▶ [Source material]
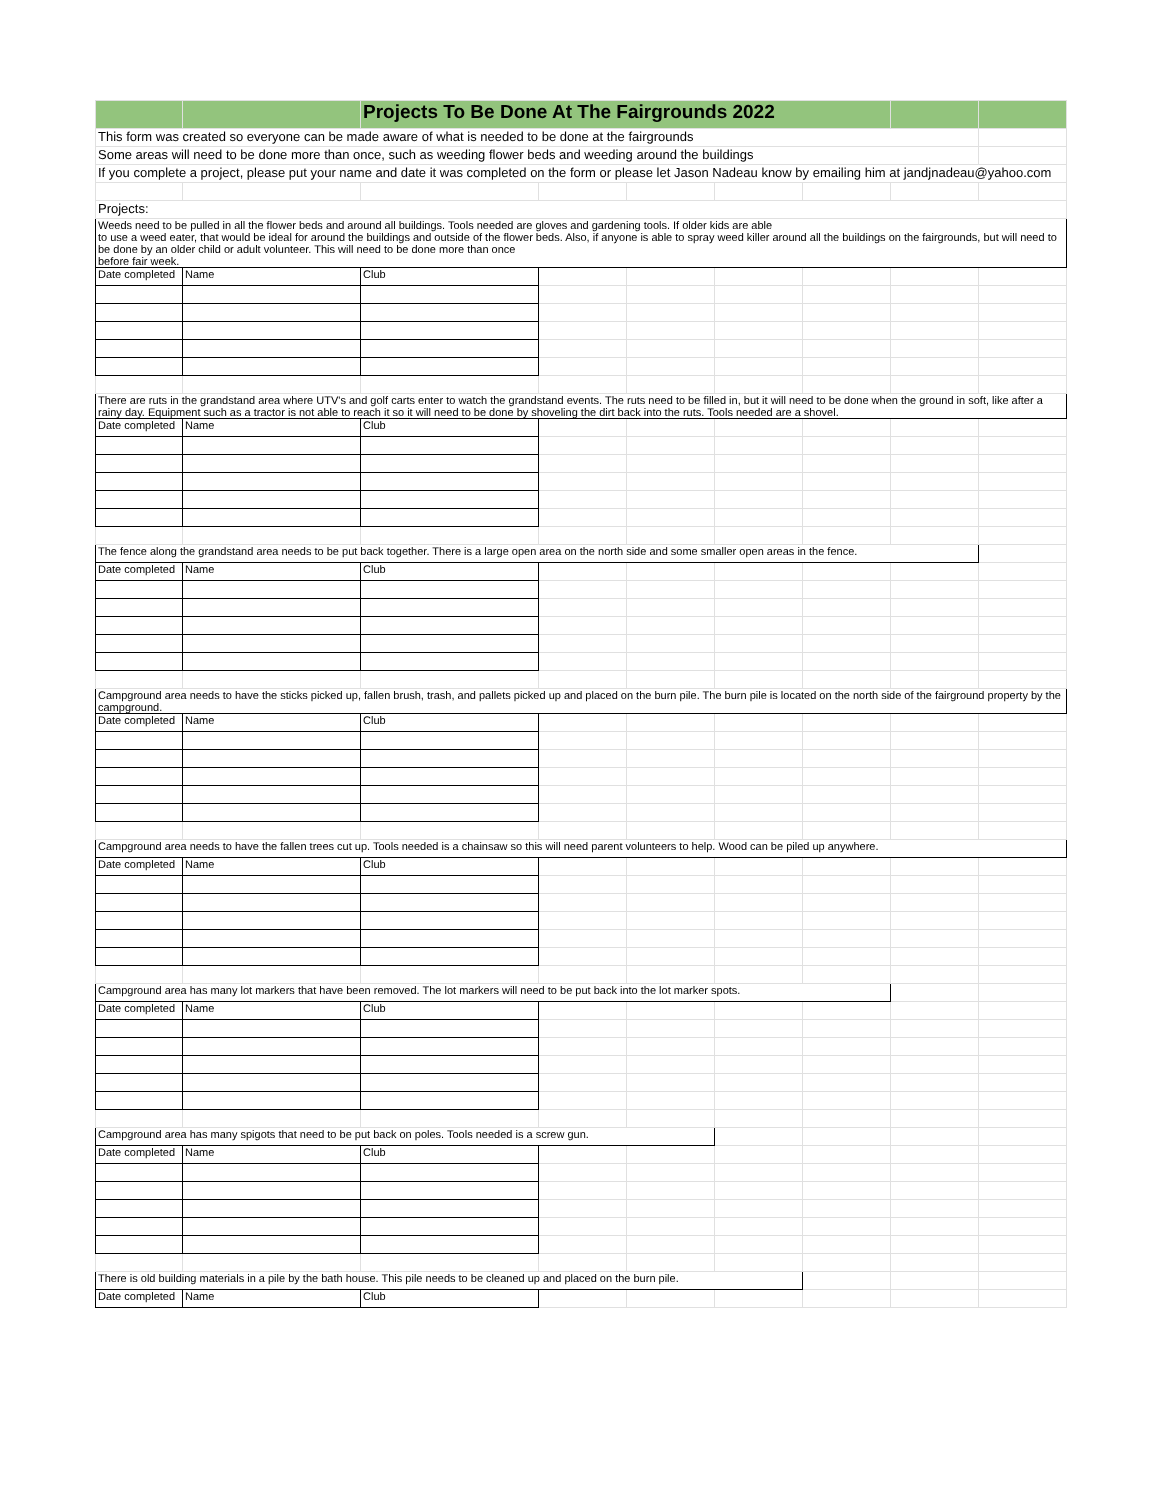| | | Projects To Be Done At The Fairgrounds 2022 | | | | | | |
| This form was created so everyone can be made aware of what is needed to be done at the fairgrounds | | | | | | | | |
| Some areas will need to be done more than once, such as weeding flower beds and weeding around the buildings | | | | | | | | |
| If you complete a project, please put your name and date it was completed on the form or please let Jason Nadeau know by emailing him at jandjnadeau@yahoo.com | | | | | | | | |
| Projects: | | | | | | | | |
| Weeds need to be pulled in all the flower beds and around all buildings. Tools needed are gloves and gardening tools. If older kids are able to use a weed eater, that would be ideal for around the buildings and outside of the flower beds. Also, if anyone is able to spray weed killer around all the buildings on the fairgrounds, but will need to be done by an older child or adult volunteer. This will need to be done more than once before fair week. | | | | | | | | |
| Date completed | Name | Club | | | | | | |
| There are ruts in the grandstand area where UTV's and golf carts enter to watch the grandstand events. The ruts need to be filled in, but it will need to be done when the ground in soft, like after a rainy day. Equipment such as a tractor is not able to reach it so it will need to be done by shoveling the dirt back into the ruts. Tools needed are a shovel. | | | | | | | | |
| Date completed | Name | Club | | | | | | |
| The fence along the grandstand area needs to be put back together. There is a large open area on the north side and some smaller open areas in the fence. | | | | | | | | |
| Date completed | Name | Club | | | | | | |
| Campground area needs to have the sticks picked up, fallen brush, trash, and pallets picked up and placed on the burn pile. The burn pile is located on the north side of the fairground property by the campground. | | | | | | | | |
| Date completed | Name | Club | | | | | | |
| Campground area needs to have the fallen trees cut up. Tools needed is a chainsaw so this will need parent volunteers to help. Wood can be piled up anywhere. | | | | | | | | |
| Date completed | Name | Club | | | | | | |
| Campground area has many lot markers that have been removed. The lot markers will need to be put back into the lot marker spots. | | | | | | | | |
| Date completed | Name | Club | | | | | | |
| Campground area has many spigots that need to be put back on poles. Tools needed is a screw gun. | | | | | | | | |
| Date completed | Name | Club | | | | | | |
| There is old building materials in a pile by the bath house. This pile needs to be cleaned up and placed on the burn pile. | | | | | | | | |
| Date completed | Name | Club | | | | | | |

▶ [Exercise prompt] Whenever the string "many" shows up in a line above, copy that line.

▶ [Answer area]
| Campground area has many lot markers that have been removed. The lot markers will need to be put back into the lot marker spots. | | | | | | | | |
| Campground area has many spigots that need to be put back on poles. Tools needed is a screw gun. | | | | | | | | |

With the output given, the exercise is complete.